Imagine that you go to the bank to pull some cash. You get in line, and when it’s your turn, you tell the teller that you don’t need money. That you cashed a check yesterday. That you already did this week’s shopping. That your wallet’s full. An ATM might not be fazed by all that, but a real flesh and blood bank clerk would probably either recommend that you visit a psychiatrist, or call security. This much is sure: you won’t get any money. Sometimes God feels just like the teller at the bank. He’s waiting for us to just shut up, stop spouting excuses, and let him forgive us. But we don’t.
God can’t forgive us … if we don’t ask him to.
Too often, saying we’re sorry means giving excuses. Did we mess up? Yes. Do we feel bad about it? Yes. Do we ask for forgiveness? No, we give excuses. We often hear phrases like: “I didn’t mean to…” “I didn’t know…” But that’s not the same as “I’m sorry.” Excuses are only in order when it really wasn’t our fault. In other words, when we don’t need forgiveness.
When we do need forgiveness, excuses just don’t cut it. God might want to forgive us, but if we only give excuses, if we don’t recognize our guilt, he can’t.
Let’s go back to the bank (preferably not the same one). You take out five grand, and then you turn around and give them to the lady behind you. That’s right, the stranger you don’t know, and whose humming was getting on your nerves. Why? What has she done to deserve it? Nothing. That’s forgiveness; it’s a gift. In other words, we don’t deserve it … and yet God gives it to us anyway. Horrible crimes exist which no one can forget, but there is no crime so terrible that it can’t be forgiven. That’s what God did on the cross. He forgave the unforgivable. Did his executioners deserve forgiveness? No. However, Christ forgave them anyway.
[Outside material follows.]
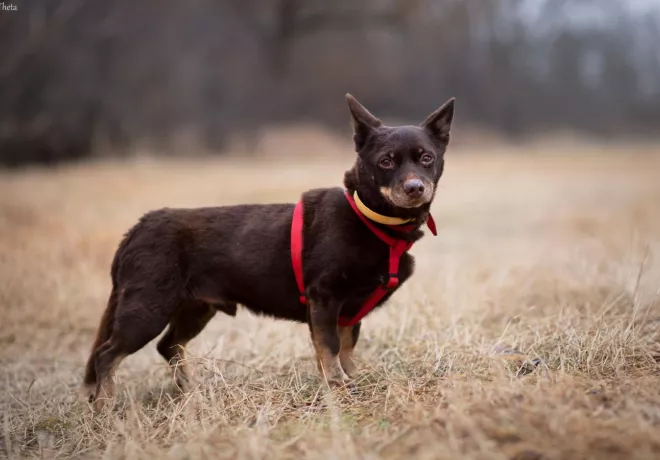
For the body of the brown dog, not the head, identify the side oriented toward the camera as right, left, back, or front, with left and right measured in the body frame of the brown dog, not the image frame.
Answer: right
If we’re not humble enough to recognize our guilt and ask for forgiveness, we won’t be able to forgive others either. If forgiveness is only for the innocent, what happens when someone asks us to forgive the unforgivable? “I’ll never forget what he did to me!” “How can I forgive him for the death of my son?” If forgiving were only about forgetting, they would be right: there are things that can’t be forgiven.
Forgiving others and asking for forgiveness, is about as tough as it gets. Going beyond justice to give the gift of love is divine, not human. Yet, in God’s eyes, when we forgive, we are storing up treasure in heaven. So, in a sense, we have the last word:
He will forgive us, as we forgive those who trespass against us.